Now, MAYBE, this is too pessimistic, and I could " do more ", try something new, not just read the books before I die. Perhaps so, but, especially given the turned corner represented by the dialysis. maybe I should set up something steady. then, maybe, get better.
I don't really, briefly, know that " housing " such as what I allude to above, something nice, is going to be available for me here in Portland, certainly now though I will need something immediate and hope I get I especially with my, still, weeks after the theft, non-reconstructed Oscars and bank account, money, situation:(. But I am. yeah, wanting to, when I can, go to my home county and try to set up a situation there.
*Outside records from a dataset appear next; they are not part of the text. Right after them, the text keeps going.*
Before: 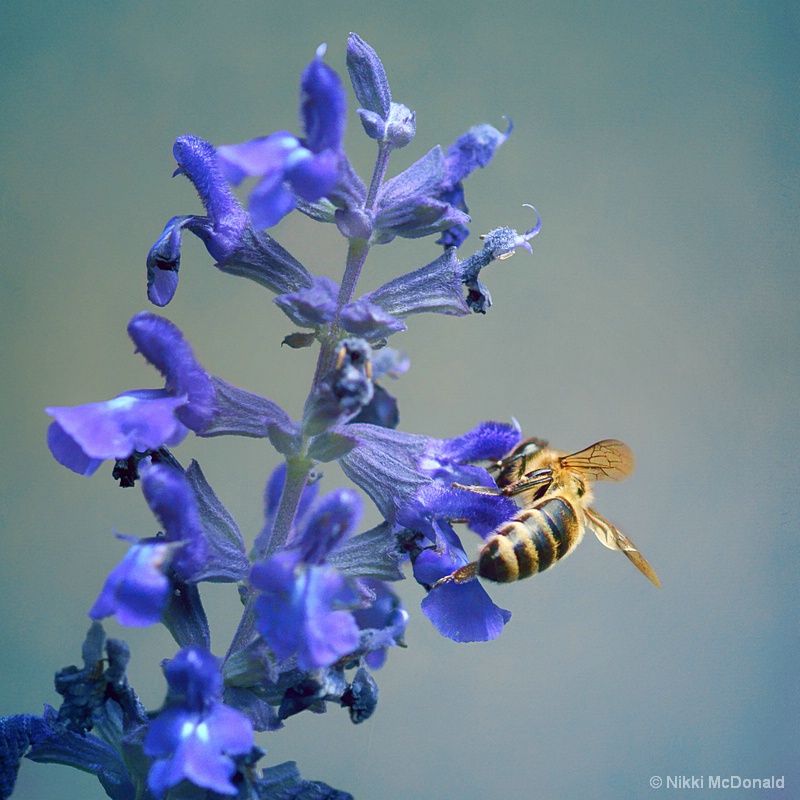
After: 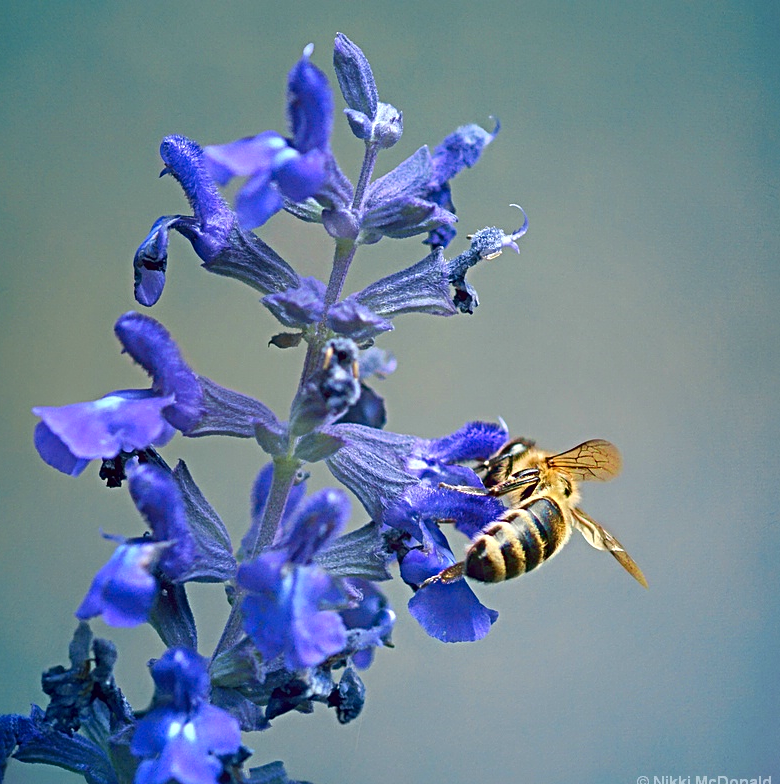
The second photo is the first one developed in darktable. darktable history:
contrast brightness saturation: saturation 0.099
sharpen: radius 4.844
crop: left 1.714%, right 0.28%, bottom 1.793%
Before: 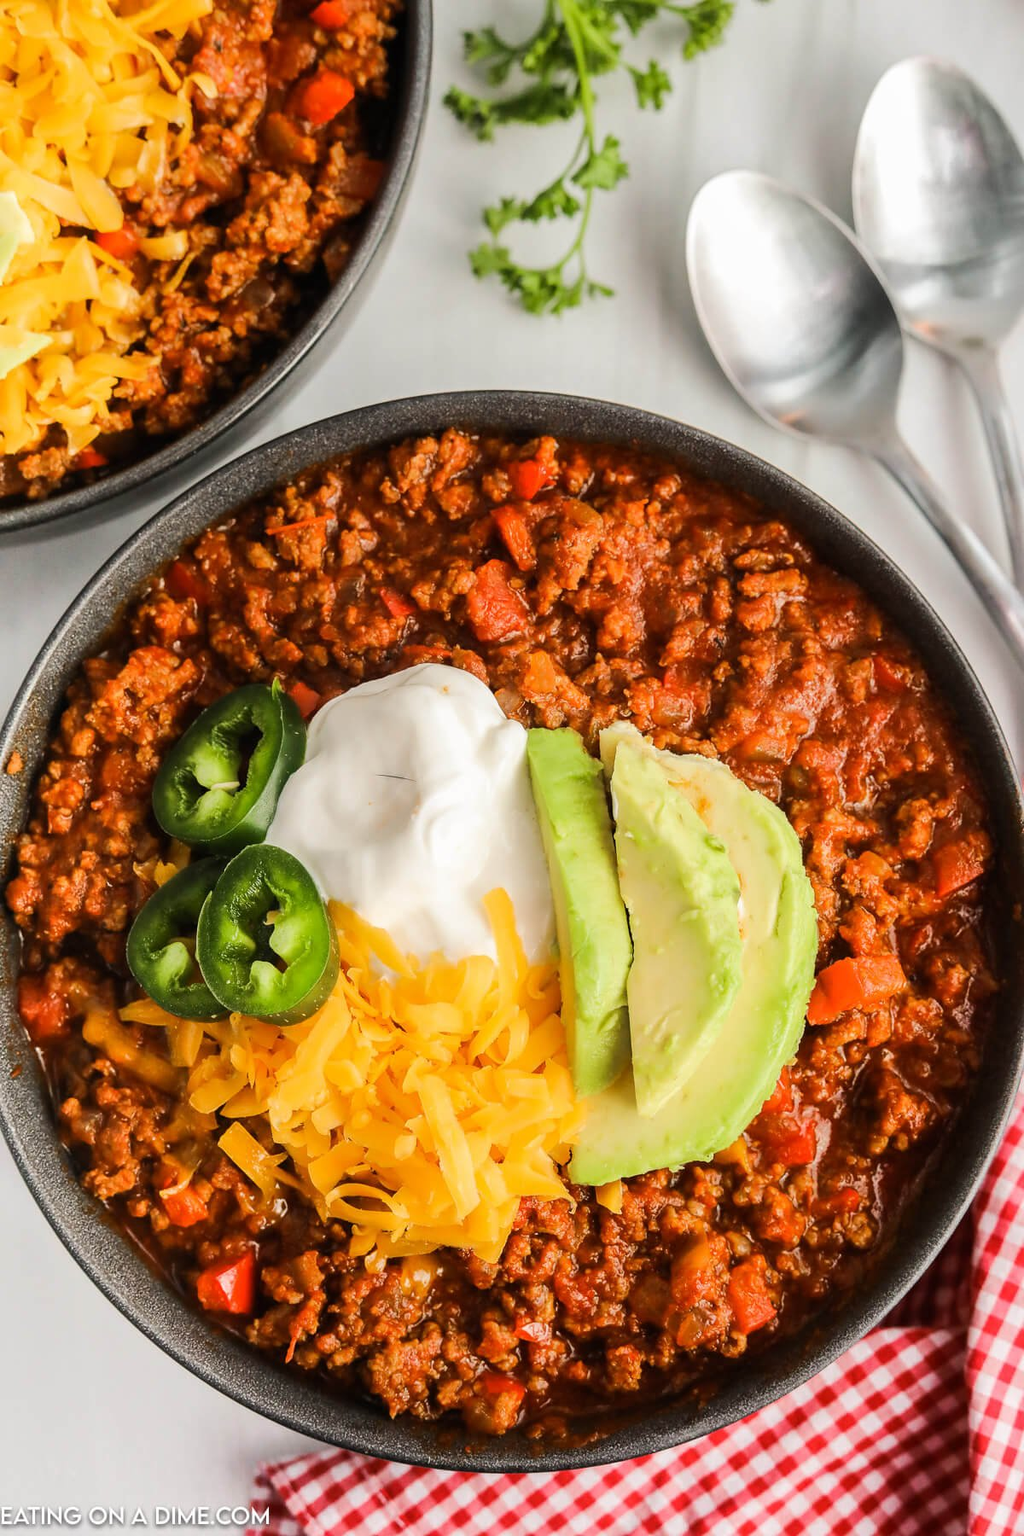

There's good doctors anywhere in America and the things I inherited from my brother are there too that's just, then, one set of things that would have to be shipped, the Santa Cruz store-ees.
 
...Oh, and I was mistaken regarding my homeless place ID, the ID I was thinking of was in the jacket pocket it was supposed to be in. Briefly, earlier I had gotten another ID from that homeless place and thought that I had lost it and got a new one - but do guess it was somehow not lost and somehow went along with me. So there's now two of those IDs in the pocket.
I used to have two state IDs:cry:.
 
How long has it been since you were in what you refer to as your "home county in New York state"?